REQUIRED ACTION »
Decide whether each statement below agrees with the post on coding interview answers. Answer yes or no for each and quote the words from the post that decide it. 1. The interviews were conducted over the summer. 2. One of the codes applied to the interviewee's answer was communication. 3. In the interviewee's answer, "they" refers to people of color.

===== DOCUMENT EXTRACT =====

For the past few weeks, members of the NOISE Project have been coding responses from interviews that were conducted over the summer. During the coding process, we scan interview  answers for their main ideas, and then assign them words or phrases that capture these themes. These words and phrases are called codes. For more information on coding, check out Luna Castelli’s video here! Each week, we’ll outline our “Moment of the Week,” in which we share an interesting coding discussion. Here’s this week’s!

What They Said

Question: Have non-people of color in the collaboration become more comfortable speaking publicly about race and racism?

Interviewee Answer: “…what I heard through stories was that for some people that was, like, the most challenged they’ve ever been to think about these issues, because it was being presented to them in such a straightforward, honest way.”


How We Coded It

  • Here, the interviewee remarks that non-people of color were challenged to think about issues of race and racism as a result of this project. We applied the simple codes challenges and communication, because the interviewee discusses this scenario in which individuals communicate with one another about race and racism in a way that challenged them.
  • The interviewee states that this instance was “the most challenged they’ve ever been” to think about issues of racism. “They” refers to Lab employees and other project participants who are not people of color. This statement implies that these individuals had never before engaged in such a challenging and honest conversation about race. From this, we applied the code history, as the interviewee alludes to this history that exists in which issues of race and racism had not been discussed.

===== PROVIDED DATA =====

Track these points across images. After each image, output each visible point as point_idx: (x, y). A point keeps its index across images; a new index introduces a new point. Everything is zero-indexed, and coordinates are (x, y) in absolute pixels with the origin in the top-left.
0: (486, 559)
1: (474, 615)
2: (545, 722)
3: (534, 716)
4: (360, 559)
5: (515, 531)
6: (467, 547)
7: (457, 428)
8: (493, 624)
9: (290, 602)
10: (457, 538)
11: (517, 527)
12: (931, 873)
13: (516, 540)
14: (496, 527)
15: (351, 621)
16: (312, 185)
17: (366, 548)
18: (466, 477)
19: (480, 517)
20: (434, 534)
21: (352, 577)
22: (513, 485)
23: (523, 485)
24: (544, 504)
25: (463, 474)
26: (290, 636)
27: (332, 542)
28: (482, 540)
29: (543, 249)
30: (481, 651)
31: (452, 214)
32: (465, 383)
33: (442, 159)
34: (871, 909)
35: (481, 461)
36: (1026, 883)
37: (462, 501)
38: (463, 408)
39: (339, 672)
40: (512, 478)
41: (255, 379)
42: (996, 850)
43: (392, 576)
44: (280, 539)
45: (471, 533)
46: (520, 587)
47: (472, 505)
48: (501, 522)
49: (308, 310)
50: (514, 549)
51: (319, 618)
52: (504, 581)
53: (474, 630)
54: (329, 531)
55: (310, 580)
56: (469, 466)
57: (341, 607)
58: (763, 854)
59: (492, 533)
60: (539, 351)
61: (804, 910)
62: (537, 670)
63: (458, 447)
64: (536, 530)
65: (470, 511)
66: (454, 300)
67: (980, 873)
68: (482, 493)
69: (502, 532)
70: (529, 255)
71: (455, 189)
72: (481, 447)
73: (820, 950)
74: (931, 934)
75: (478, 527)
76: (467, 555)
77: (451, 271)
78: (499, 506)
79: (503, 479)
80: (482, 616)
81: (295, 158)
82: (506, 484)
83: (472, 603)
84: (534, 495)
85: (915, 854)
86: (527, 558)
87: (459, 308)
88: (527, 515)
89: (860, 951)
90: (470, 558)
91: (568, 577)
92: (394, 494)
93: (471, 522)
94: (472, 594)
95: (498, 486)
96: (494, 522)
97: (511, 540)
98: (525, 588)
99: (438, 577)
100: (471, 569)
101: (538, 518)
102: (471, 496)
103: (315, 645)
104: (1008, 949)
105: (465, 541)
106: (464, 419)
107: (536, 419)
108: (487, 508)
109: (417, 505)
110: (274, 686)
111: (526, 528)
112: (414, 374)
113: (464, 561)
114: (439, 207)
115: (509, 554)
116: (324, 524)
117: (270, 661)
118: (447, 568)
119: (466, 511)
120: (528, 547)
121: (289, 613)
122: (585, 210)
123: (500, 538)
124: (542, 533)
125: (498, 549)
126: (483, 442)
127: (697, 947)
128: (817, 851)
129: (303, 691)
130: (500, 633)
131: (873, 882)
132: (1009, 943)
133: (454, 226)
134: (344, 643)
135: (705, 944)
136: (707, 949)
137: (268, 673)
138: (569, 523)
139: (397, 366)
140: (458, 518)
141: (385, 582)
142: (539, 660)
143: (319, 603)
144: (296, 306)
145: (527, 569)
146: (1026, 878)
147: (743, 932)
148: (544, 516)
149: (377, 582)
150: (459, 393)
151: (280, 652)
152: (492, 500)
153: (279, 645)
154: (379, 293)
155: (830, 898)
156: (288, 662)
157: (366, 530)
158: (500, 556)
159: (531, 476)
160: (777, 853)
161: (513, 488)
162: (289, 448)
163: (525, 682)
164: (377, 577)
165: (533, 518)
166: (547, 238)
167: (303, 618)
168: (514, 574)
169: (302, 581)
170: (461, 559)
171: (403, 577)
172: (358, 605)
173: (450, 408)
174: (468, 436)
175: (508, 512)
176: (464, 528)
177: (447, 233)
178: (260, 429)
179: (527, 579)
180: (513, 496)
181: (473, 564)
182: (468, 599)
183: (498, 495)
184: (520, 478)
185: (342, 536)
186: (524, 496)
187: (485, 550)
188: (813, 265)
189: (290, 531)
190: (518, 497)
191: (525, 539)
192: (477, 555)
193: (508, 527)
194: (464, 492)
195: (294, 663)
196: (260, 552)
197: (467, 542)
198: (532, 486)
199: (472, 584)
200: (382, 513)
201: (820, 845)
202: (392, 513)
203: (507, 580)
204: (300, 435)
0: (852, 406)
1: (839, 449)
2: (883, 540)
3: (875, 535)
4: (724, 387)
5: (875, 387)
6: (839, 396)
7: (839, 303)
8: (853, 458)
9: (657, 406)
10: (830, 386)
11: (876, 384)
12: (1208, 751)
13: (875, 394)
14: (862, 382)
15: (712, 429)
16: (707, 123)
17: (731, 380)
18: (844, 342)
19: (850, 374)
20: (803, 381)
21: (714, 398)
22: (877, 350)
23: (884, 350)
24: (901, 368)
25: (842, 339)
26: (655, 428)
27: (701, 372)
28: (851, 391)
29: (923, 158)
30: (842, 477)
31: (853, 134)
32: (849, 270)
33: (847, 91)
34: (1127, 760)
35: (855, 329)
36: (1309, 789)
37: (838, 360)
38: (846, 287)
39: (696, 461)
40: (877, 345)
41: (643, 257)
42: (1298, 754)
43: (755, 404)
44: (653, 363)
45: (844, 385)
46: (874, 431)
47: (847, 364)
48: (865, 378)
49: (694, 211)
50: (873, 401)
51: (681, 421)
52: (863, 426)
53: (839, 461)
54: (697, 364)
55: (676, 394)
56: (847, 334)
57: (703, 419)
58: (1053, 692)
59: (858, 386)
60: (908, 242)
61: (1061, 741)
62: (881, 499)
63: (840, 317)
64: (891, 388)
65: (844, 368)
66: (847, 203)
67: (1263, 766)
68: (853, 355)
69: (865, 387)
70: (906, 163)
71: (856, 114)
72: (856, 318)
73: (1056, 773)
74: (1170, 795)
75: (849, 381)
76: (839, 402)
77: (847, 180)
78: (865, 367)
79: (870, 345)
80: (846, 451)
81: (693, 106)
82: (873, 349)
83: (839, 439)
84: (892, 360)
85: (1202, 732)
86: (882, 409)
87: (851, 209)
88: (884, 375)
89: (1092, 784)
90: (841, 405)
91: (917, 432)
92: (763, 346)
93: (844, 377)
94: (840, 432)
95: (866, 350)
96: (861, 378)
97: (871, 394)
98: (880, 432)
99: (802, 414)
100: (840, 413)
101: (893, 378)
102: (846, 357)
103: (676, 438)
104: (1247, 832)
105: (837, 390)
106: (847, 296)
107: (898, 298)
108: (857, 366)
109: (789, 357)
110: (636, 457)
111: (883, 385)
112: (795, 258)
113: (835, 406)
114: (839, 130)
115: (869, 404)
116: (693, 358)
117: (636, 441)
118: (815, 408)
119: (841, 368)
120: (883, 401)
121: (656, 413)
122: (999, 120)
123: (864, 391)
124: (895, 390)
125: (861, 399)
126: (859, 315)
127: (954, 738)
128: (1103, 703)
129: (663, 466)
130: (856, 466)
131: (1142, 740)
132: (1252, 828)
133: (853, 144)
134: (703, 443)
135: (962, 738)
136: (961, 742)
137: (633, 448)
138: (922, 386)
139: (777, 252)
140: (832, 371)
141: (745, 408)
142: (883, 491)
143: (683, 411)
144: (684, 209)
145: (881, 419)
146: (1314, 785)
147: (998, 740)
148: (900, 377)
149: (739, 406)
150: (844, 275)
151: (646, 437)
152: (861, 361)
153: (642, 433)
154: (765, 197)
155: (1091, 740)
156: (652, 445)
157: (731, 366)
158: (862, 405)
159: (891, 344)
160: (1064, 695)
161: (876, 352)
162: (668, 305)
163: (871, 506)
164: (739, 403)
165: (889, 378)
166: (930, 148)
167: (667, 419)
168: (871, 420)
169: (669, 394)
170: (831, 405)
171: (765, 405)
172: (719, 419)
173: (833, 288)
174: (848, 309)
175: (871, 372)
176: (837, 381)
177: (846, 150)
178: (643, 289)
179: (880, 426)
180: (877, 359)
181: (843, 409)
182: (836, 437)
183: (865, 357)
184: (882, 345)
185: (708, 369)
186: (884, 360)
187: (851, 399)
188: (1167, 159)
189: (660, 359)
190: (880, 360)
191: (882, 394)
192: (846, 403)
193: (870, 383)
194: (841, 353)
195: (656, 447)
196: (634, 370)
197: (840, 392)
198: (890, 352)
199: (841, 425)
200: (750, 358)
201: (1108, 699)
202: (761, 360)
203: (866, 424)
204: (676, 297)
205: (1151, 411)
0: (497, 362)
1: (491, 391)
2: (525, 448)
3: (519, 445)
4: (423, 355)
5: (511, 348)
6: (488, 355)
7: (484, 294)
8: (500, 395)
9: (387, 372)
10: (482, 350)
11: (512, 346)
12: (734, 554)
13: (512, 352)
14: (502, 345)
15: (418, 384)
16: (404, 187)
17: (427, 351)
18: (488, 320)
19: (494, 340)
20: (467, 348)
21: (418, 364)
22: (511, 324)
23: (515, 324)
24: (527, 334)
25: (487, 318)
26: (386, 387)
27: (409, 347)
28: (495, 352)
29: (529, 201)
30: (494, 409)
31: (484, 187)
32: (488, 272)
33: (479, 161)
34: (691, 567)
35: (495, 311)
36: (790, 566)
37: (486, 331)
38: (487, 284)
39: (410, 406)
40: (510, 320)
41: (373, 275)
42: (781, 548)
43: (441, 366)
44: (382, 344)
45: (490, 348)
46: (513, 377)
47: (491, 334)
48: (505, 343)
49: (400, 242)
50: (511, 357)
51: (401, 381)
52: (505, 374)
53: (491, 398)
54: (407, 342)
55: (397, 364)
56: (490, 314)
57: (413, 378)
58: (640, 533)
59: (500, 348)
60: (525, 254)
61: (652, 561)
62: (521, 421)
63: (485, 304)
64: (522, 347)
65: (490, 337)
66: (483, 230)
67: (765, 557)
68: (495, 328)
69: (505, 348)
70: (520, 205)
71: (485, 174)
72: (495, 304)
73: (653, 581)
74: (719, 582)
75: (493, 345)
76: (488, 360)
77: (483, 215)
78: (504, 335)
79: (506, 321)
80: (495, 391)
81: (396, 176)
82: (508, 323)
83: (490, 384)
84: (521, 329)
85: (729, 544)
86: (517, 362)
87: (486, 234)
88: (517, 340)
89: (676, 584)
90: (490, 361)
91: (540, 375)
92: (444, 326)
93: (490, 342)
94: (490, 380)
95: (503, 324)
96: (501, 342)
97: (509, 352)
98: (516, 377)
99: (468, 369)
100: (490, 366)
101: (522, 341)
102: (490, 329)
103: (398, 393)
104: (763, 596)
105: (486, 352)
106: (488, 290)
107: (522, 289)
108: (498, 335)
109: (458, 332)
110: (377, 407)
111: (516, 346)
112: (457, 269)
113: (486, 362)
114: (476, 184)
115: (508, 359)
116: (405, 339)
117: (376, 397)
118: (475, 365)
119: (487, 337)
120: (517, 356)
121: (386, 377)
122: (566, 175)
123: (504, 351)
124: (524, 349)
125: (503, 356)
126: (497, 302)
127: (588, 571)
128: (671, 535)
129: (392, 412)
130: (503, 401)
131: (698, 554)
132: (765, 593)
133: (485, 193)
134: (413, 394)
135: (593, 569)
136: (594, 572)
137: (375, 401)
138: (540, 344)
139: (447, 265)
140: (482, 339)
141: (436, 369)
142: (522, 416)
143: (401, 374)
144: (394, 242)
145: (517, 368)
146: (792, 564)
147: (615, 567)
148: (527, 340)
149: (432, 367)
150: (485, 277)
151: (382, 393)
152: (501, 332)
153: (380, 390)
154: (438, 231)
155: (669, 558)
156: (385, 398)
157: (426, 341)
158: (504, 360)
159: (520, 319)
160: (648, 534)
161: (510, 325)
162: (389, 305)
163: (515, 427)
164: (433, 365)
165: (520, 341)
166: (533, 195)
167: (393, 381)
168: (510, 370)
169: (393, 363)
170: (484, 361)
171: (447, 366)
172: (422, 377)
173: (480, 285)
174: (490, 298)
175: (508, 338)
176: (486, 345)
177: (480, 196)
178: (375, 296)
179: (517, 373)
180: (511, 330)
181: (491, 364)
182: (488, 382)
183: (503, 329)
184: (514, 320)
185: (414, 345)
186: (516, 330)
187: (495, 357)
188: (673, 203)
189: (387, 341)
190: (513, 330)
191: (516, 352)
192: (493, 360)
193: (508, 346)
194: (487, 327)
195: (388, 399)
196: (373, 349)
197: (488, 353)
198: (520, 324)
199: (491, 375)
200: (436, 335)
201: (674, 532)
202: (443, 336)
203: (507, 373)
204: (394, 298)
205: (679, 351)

=====

RESULT OF THE TASK »
1. Yes: "coding responses from interviews that were conducted over the summer"
2. Yes: "We applied the simple codes challenges and communication"
3. No: "“They” refers to Lab employees and other project participants who are not people of color."